The Bronze Seal Ring on the top of the Drive Shaft is a press fit into the Drive Shaft, no o-ring or other seal, although there is an o-ring on the inside between the Bronze Seal Ring and the Upper Shaft. Be sure to grease this well before assembly.
When you reassemble, grease the bearings and seals, but don’t overdo it. Some people have suggested installing a zerk fitting on the housing and pumping it full of grease. I do not think this is a good idea. Grease is not forever. It dries out and needs to be renewed. Simply pumping grease in the side of the housing is not going to get fresh grease to the inside of the bearings where it is most needed. Disassembly of this unit, cleaning out the old grease, and re-greasing should be a routine maintenance operation, just as it is (or should be) for your sheet winches.

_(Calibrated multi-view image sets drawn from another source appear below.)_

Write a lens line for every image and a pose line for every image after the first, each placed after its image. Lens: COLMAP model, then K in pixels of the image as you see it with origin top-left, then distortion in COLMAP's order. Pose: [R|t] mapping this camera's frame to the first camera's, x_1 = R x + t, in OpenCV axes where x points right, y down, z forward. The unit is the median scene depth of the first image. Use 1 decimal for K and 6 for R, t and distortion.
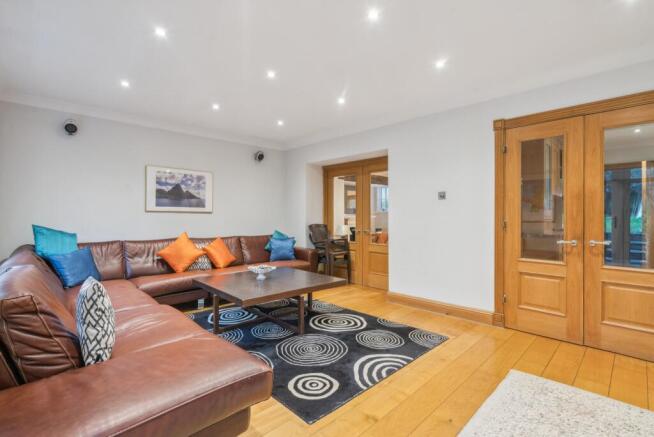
lens RADIAL K [[310.8, 0, 327.7], [0, 310.8, 215.1], [0, 0, 1]] dist [0.001737, -0.000082]
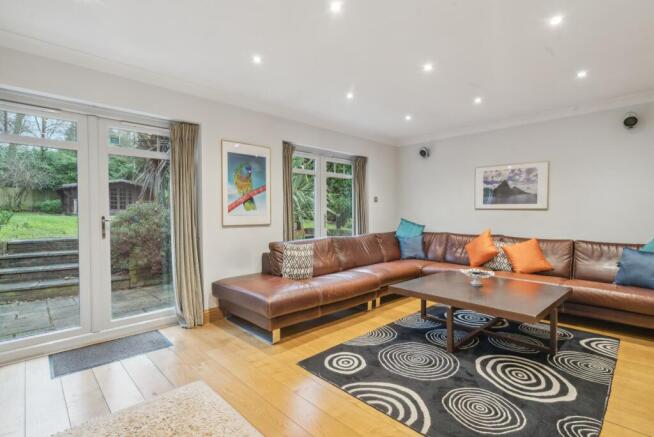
lens RADIAL K [[310.8, 0, 327.7], [0, 310.8, 215.1], [0, 0, 1]] dist [0.001737, -0.000082]
pose [[-0.001541, 0.006012, -0.999981, 0.529948], [-0.000881, 0.999982, 0.006013, 0.003690], [0.999998, 0.000891, -0.001536, 0.461825]]
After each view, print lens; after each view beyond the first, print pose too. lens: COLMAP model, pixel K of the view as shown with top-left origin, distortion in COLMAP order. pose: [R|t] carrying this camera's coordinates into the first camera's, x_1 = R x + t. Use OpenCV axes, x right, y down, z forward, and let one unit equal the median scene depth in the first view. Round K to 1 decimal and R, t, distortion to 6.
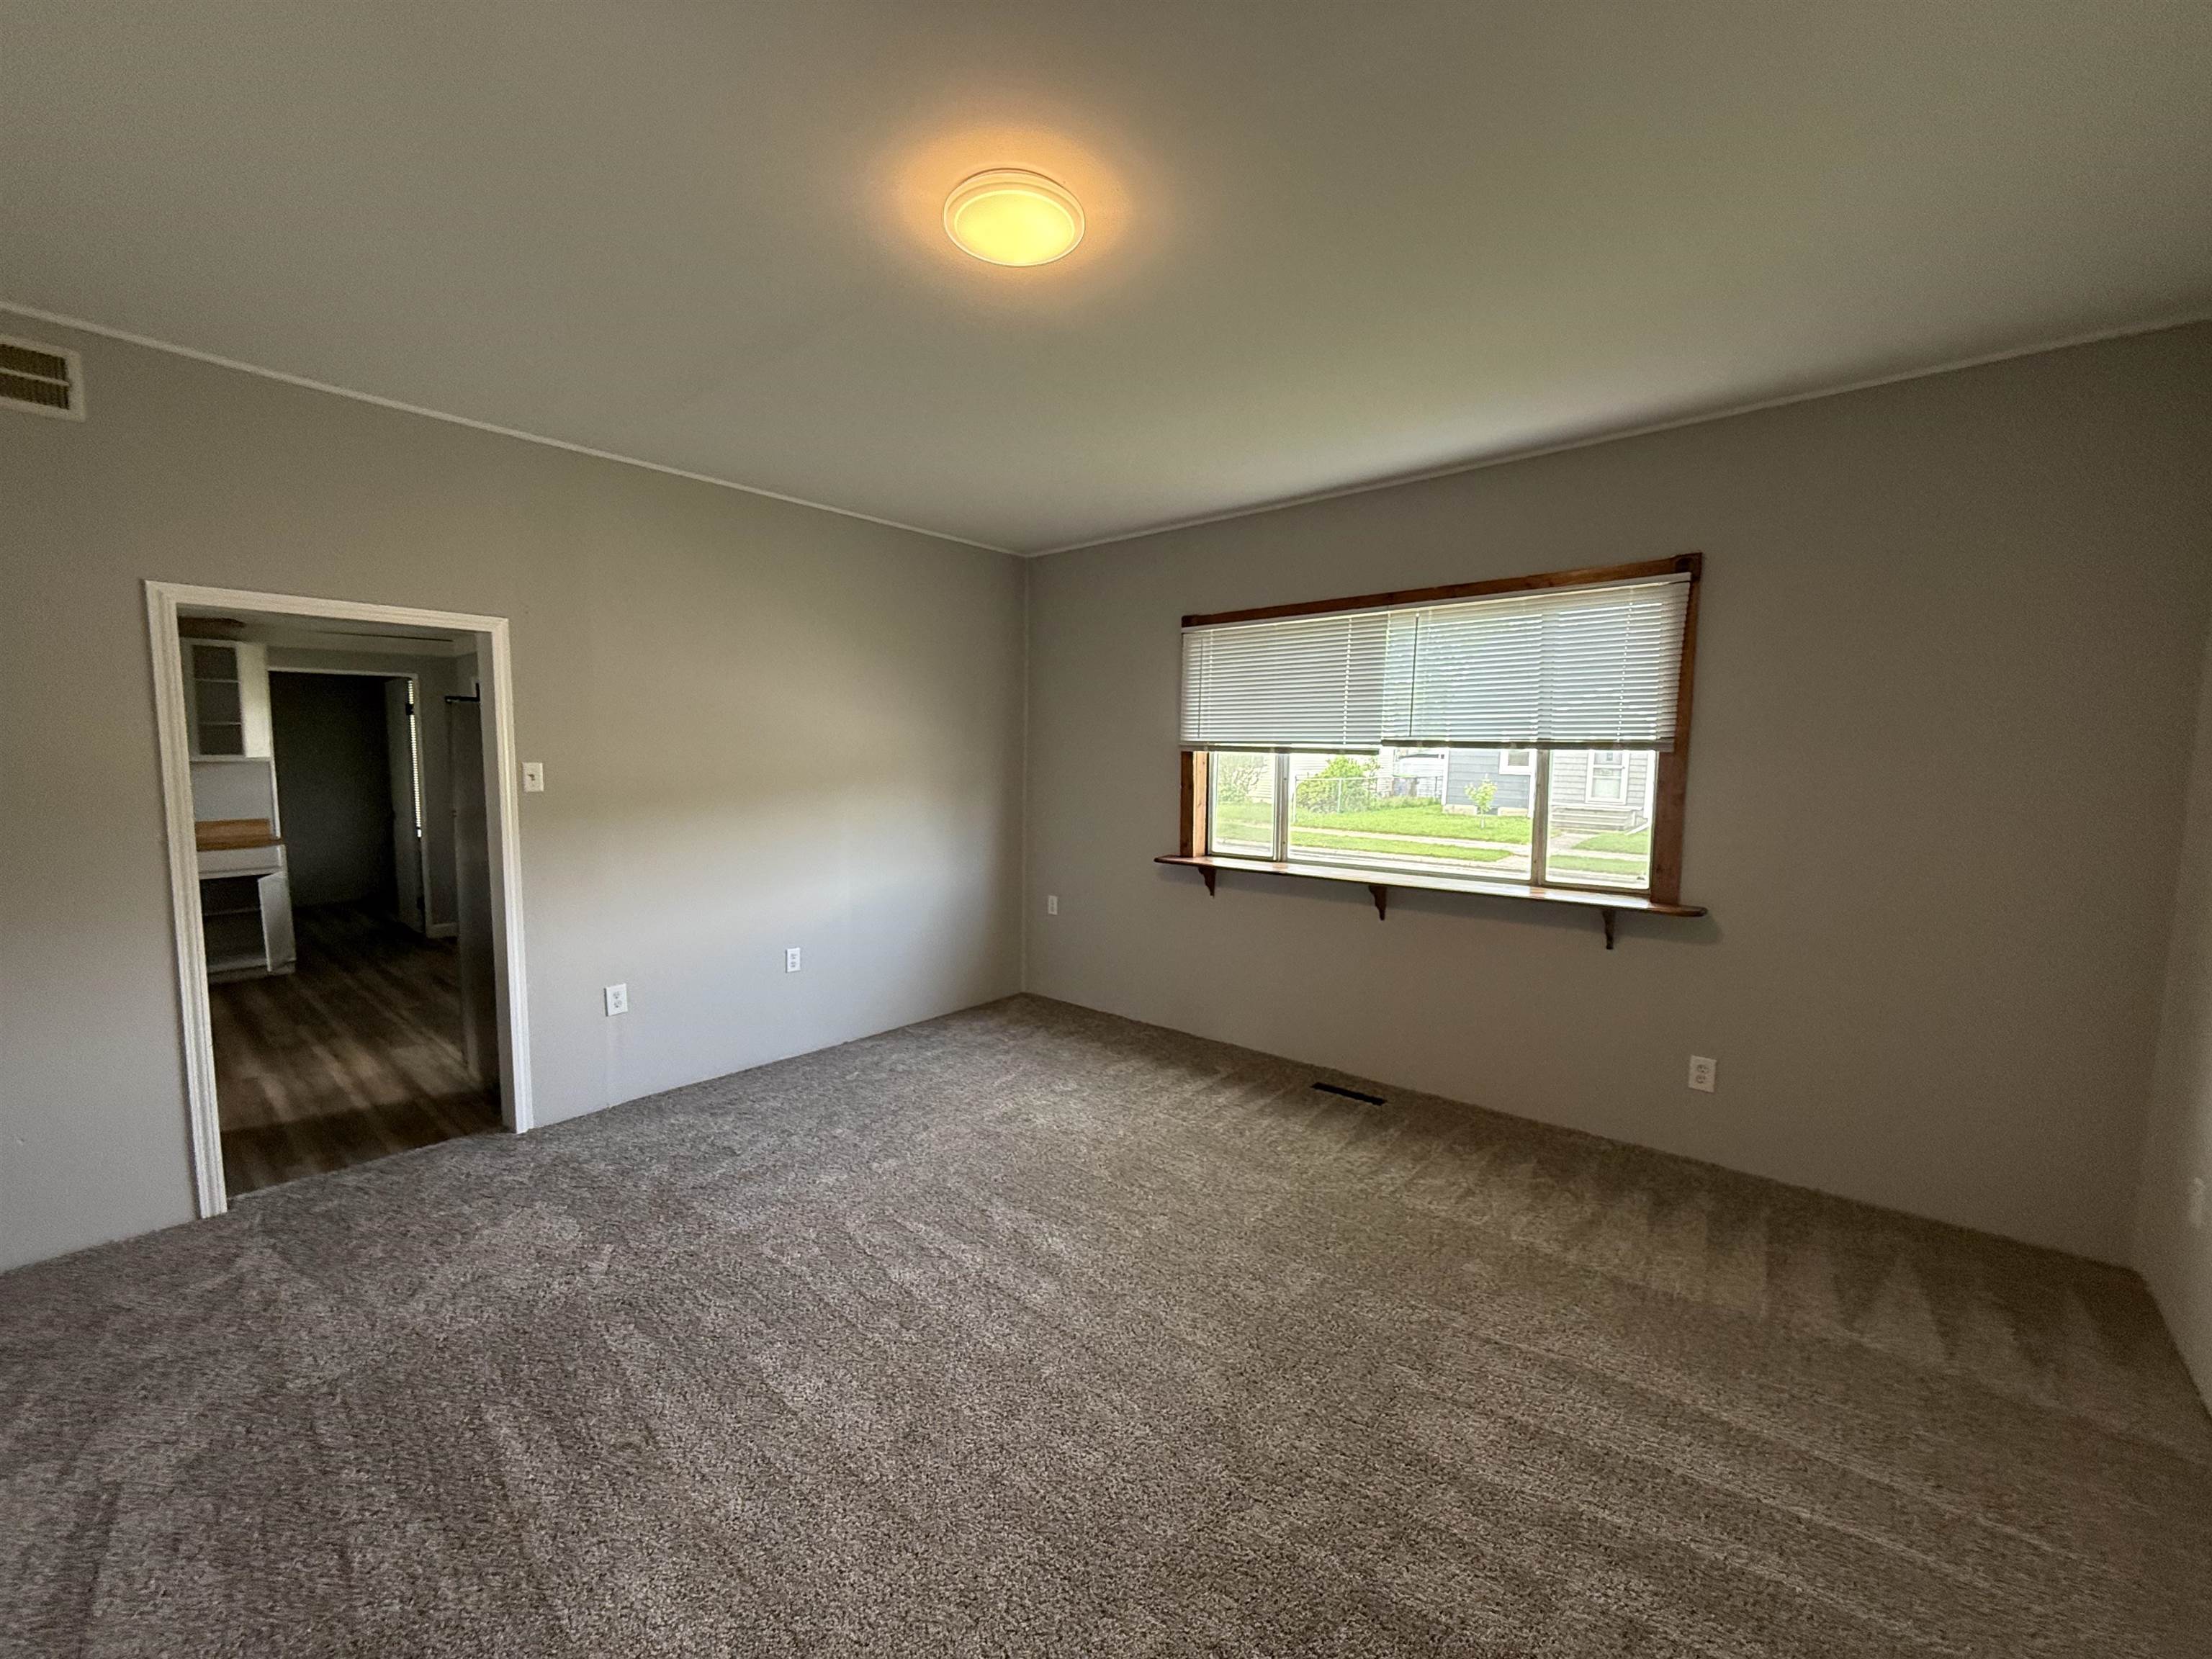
lens RADIAL K [[890.7, 0, 1106.0], [0, 890.7, 829.5], [0, 0, 1]] dist [0.000150, -0.000102]
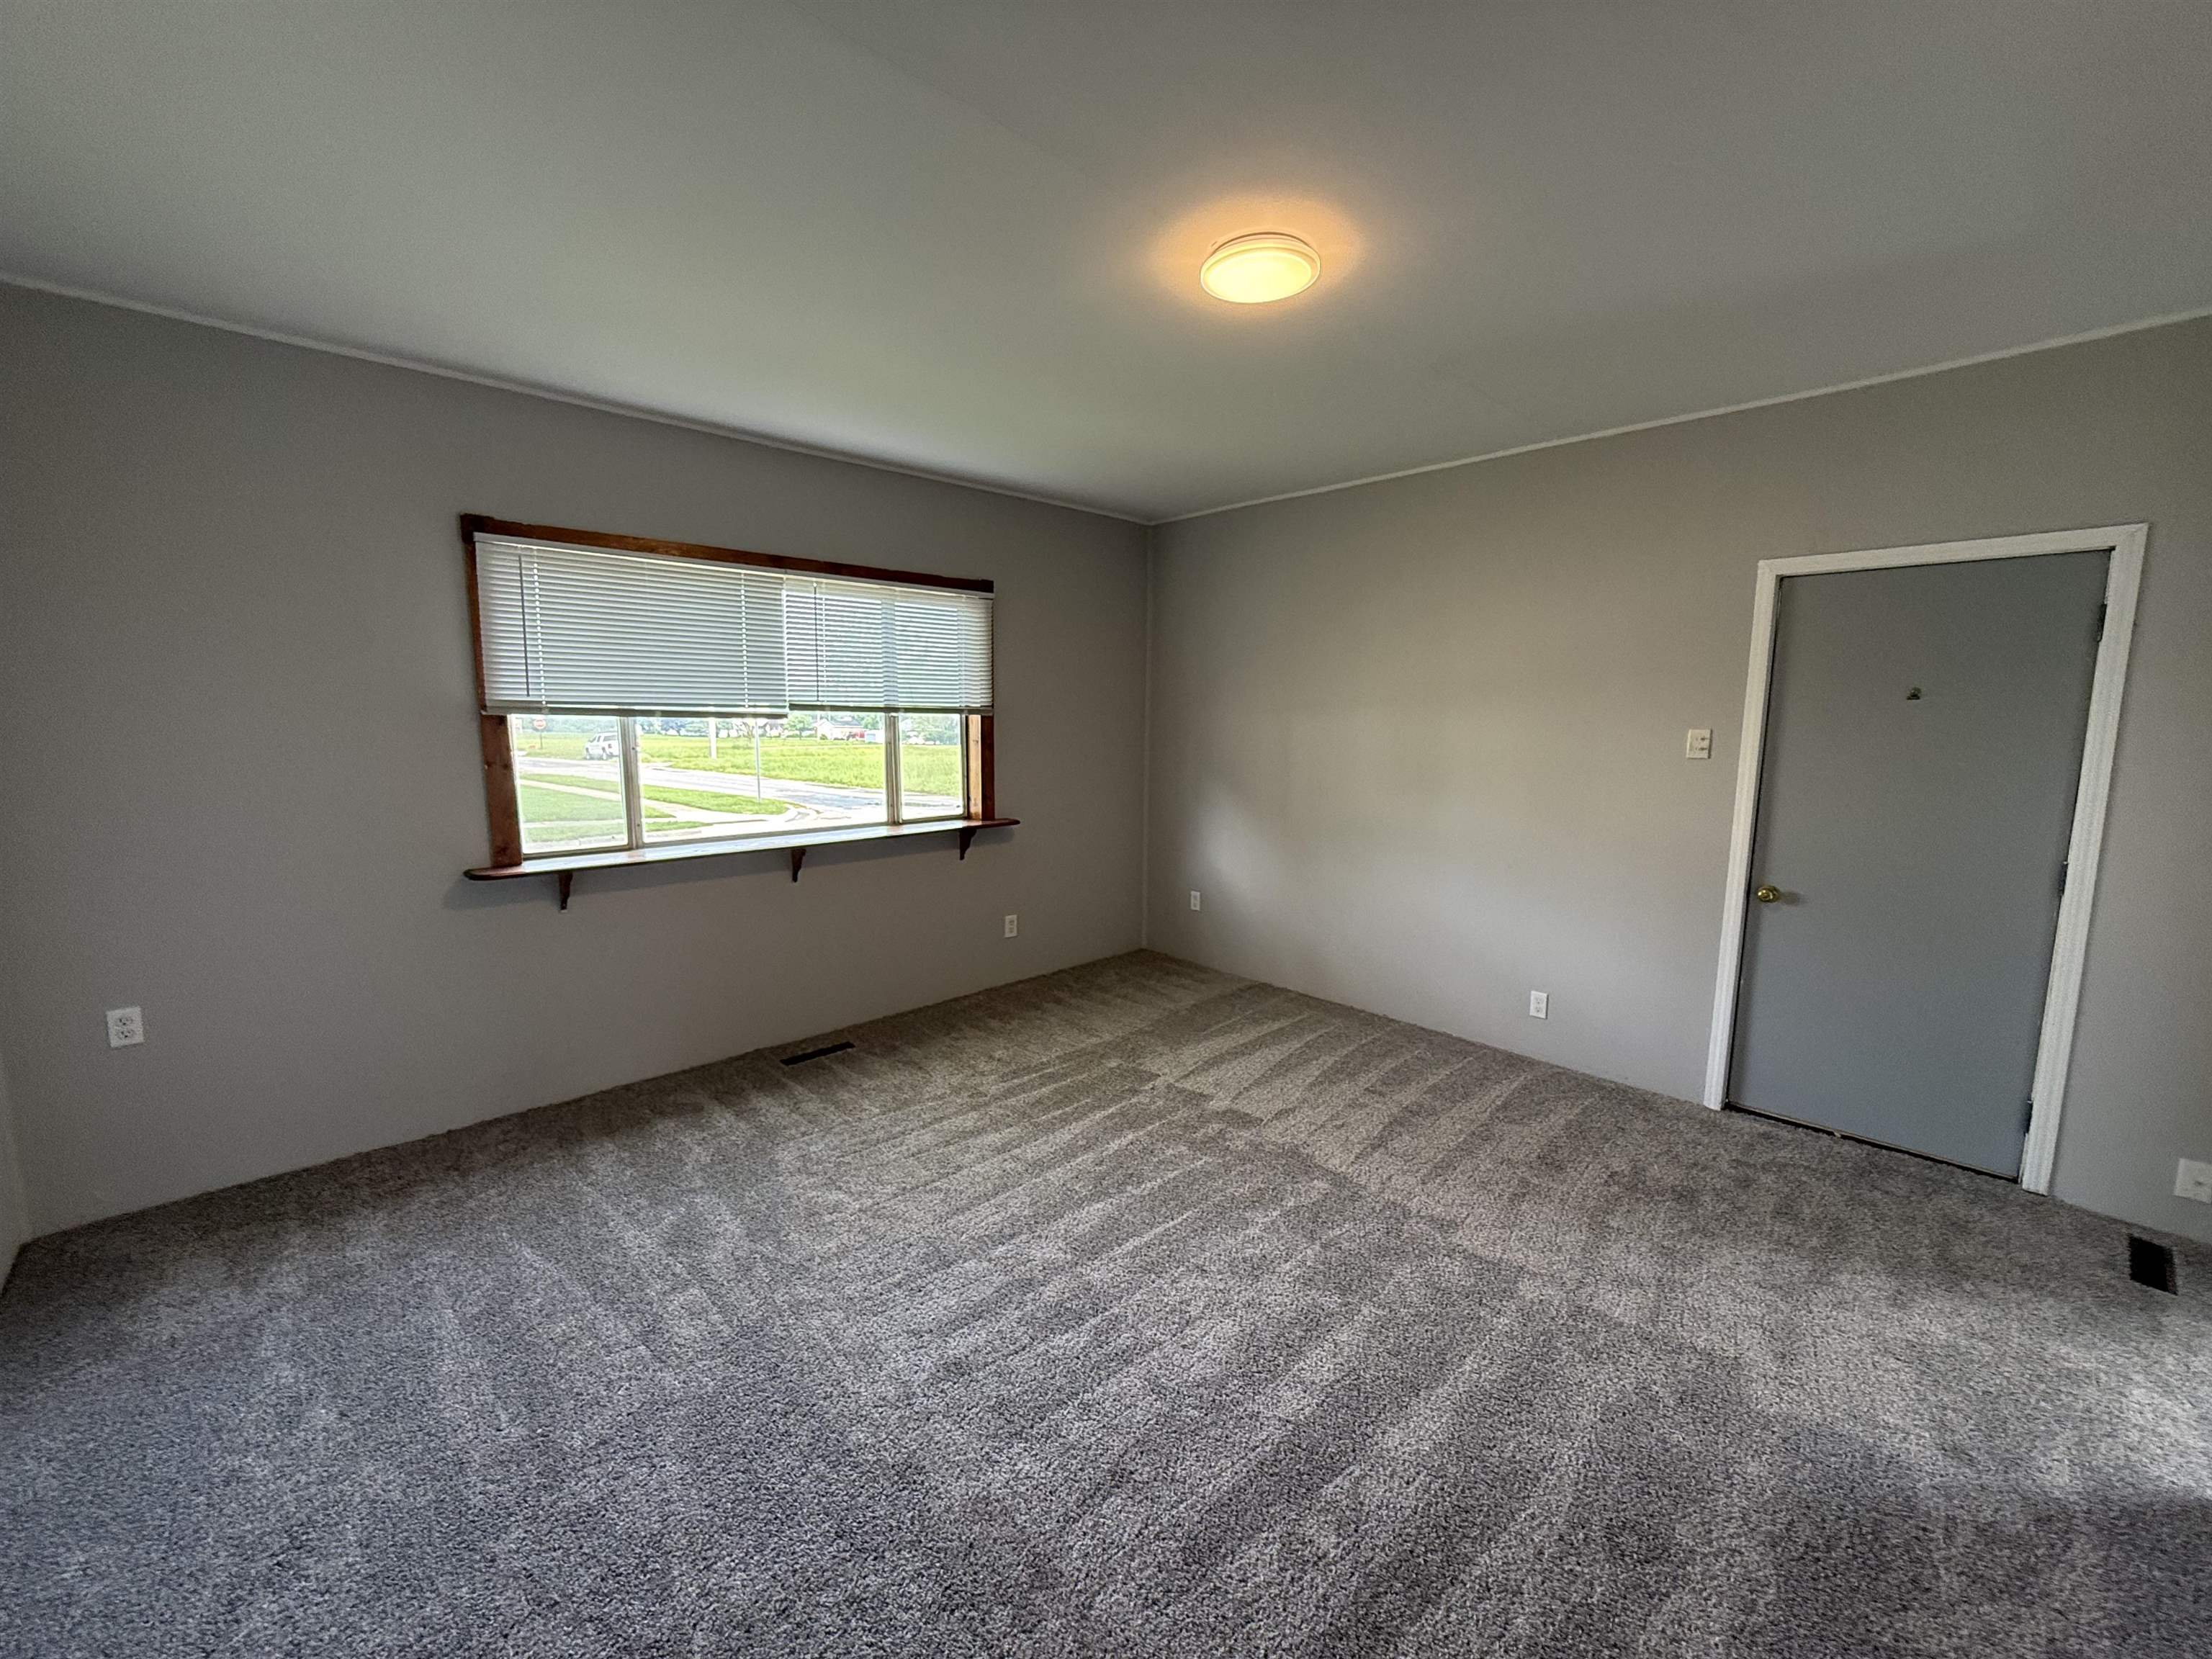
lens RADIAL K [[875.3, 0, 1106.0], [0, 875.3, 829.5], [0, 0, 1]] dist [0.000889, 0.000052]
pose [[0.096739, -0.123616, 0.987603, -0.672586], [0.091070, 0.989194, 0.114894, -0.042021], [-0.991135, 0.078826, 0.106952, 0.566172]]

Another important point on re-assembly: The Upper Shaft fits up inside the bottom of the furling drum. On the old style one-piece furling drum the screws or rivets need to attach to the Upper Shaft so the Furling drum, the foil, the Upper Shaft, AND the Drive Shaft all rotate together when the motor turns. If this is not done, the foil will turn in relation to the Upper Drive Shaft, and both will rapidly wear. If you pull up the drive pin and use the manual furling system, the Upper Shaft then rotates–with the foil–INSIDE the now stationary Drive Shaft. One the new style two piece furling drum, it has a separate set screw to engage with the Upper Shaft to ensure they rotate together.
There is a lot of people who suggest–with no backup other than they think it must be true–that Amel used rivets to secure the drum to the foil as a sort of mechanical “fuse” that would fail in the event of something else getting tangled or stuck. Not true. Amel used rivets because the are fast and easy to install in a manufacturing environment. Using rivets–especially soft aluminum ones–in an apparatus with constant reversing shear loads WILL eventually lead to the holes enlarging and things coming loose.
Instead of rivets you can certainly use stainless steel machine screws. In my case, I tapped the aluminum of the drum (it is thicker than the foil) to accept M10 socket head screws. I ground the thread off the part of the screw that extended into the holes in the foil and upper shaft. Installed with a good helping of Lanocote or Tef-Gel corrosion is not a problem, and loose rivets will not trouble you again. Amel’s current procedure to installing these is to use stainless screws and backing plates they insert up into the foil. Also a good method.
Which ever you chose, you have to go into holes in the foil and shaft. Surface engaging set screws will not give good enough torque transfer.